Under the Interim Framework, the IESO was tasked with delivering three First Nations programs: the First Nations Conservation Program, the Conservation on the Coast Program, and the Remote First Nations Energy Efficiency Pilot Program.

The Directive does not contain details of future First Nations programs to succeed those set out in the Interim Framework.
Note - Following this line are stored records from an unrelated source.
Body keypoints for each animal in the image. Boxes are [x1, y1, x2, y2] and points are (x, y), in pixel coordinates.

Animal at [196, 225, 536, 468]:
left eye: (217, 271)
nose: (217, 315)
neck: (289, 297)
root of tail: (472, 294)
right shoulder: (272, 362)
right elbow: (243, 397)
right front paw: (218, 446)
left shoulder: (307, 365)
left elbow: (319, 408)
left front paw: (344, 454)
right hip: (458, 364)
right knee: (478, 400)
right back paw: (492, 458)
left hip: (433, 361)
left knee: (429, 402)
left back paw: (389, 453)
Instead, it provides generally that as the projects under the Interim Framework are progressing and concluding, the IESO is to design and deliver new First Nations programs based on input from First Nations communities and the Minister.
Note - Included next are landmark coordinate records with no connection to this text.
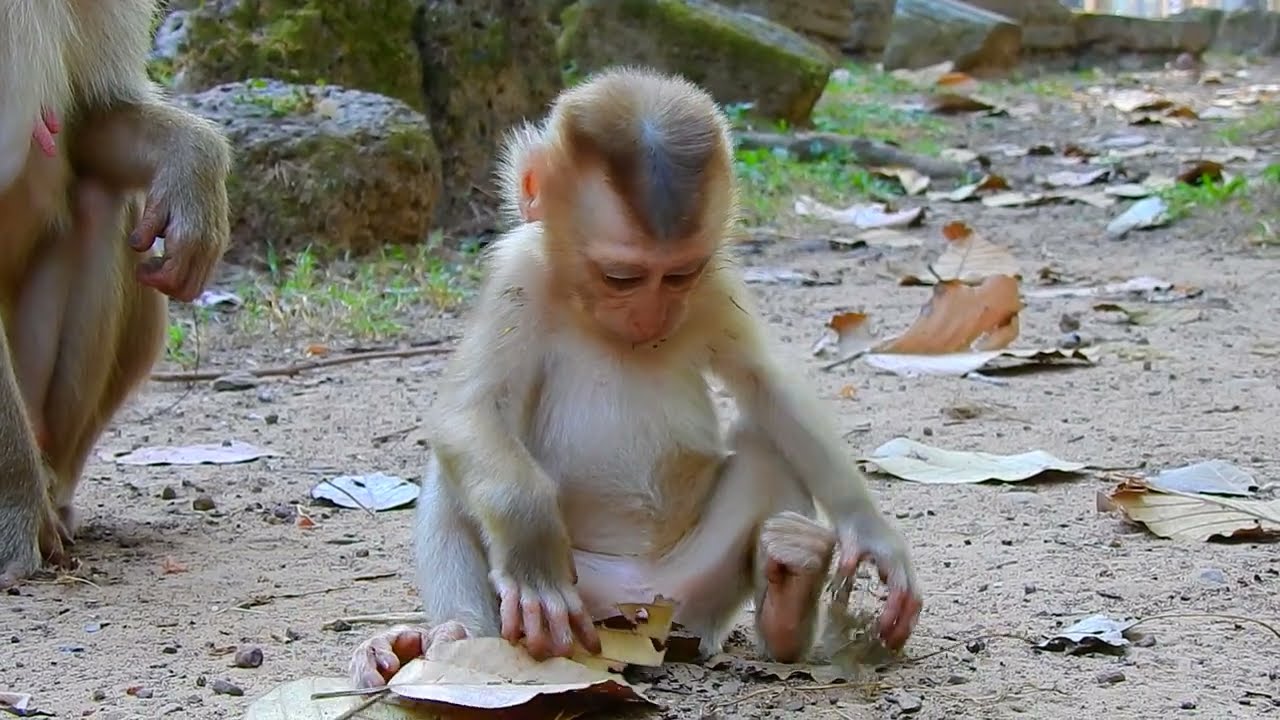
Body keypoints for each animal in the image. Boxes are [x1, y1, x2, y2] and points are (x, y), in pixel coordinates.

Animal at [348, 67, 923, 688]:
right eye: (619, 276)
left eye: (679, 275)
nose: (650, 317)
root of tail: (637, 607)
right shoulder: (517, 273)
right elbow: (469, 411)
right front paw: (534, 559)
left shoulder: (715, 284)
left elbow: (767, 384)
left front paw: (873, 536)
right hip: (584, 605)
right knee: (455, 476)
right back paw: (447, 638)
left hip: (696, 597)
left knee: (768, 444)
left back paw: (789, 599)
Up to $36 million is budgeted for programs targeting on-reserve First Nations communities.

Low-income Residential Consumers

For low-income and income-eligible residential consumers, the New CDM Framework aims to simplify access to energy saving measures by launching a single Energy Affordability Program to deliver the benefits of two existing programs, the Affordability Fund Program and the Home Assistance Program.  

The Energy Affordability Program will provide different tiers of support based on income eligibility, with the majority of the support provided to low-income households.  The Directive notes that the Energy Affordability Program will provide electricity saving measures to participants based on an assessment of needs and projected efficiency gains in the home.

The Energy Affordability Program will have a budget of up to $156 million.

CDM Plan and Mid-term Review

Although details of the various programs under the New CDM Framework have yet to come, by December 1, 2020 the IESO must deliver to the Minister a plan for the four-year term of the New CDM Framework.  The plan must include details of the CDM programs that will be offered, their estimated annual costs, and expected peak demand reduction and energy savings results.  The two targets for the term of the New CDM Framework will be the Electricity Target (the expected savings of total energy) and the Demand Reduction Target (the reduction in electricity demand).

The IESO must submit a report to the Minister no later than December 31, 2022 following the completion of a formal mid-term review.

The Energy Efficiency Auction

It is also important to note that the IESO is planning to pilot an Energy Efficiency Auction which will be separate from, but complementary to, the New CDM Framework.  In keeping with the tone of the New CDM Framework, the IESO is positioning the Energy Efficiency Auction as a competitive market-based mechanism for procuring energy efficiency.

The pilot auction has a budget of $5 million and will procure up to 13 MW of peak demand reductions. It is expected to take place in March 2021 for capacity delivery starting in winter 2022 and summer 2023.


Animating this government's new CDM framework are; i) a focus on those consumer segments most in need of energy assistance; ii) moderated early year funding in recognition of the impact – economic and electricity related – of COVID-19; and iii) attention to program cost effectiveness and to where energy and demand reductions are most valuable to the Ontario electricity system. Gone is the previous framework's emphasis on achieving "all cost effective DSM". Overall, the new framework enhances economic discipline in the delivery of ratepayer-funded electricity conservation programing.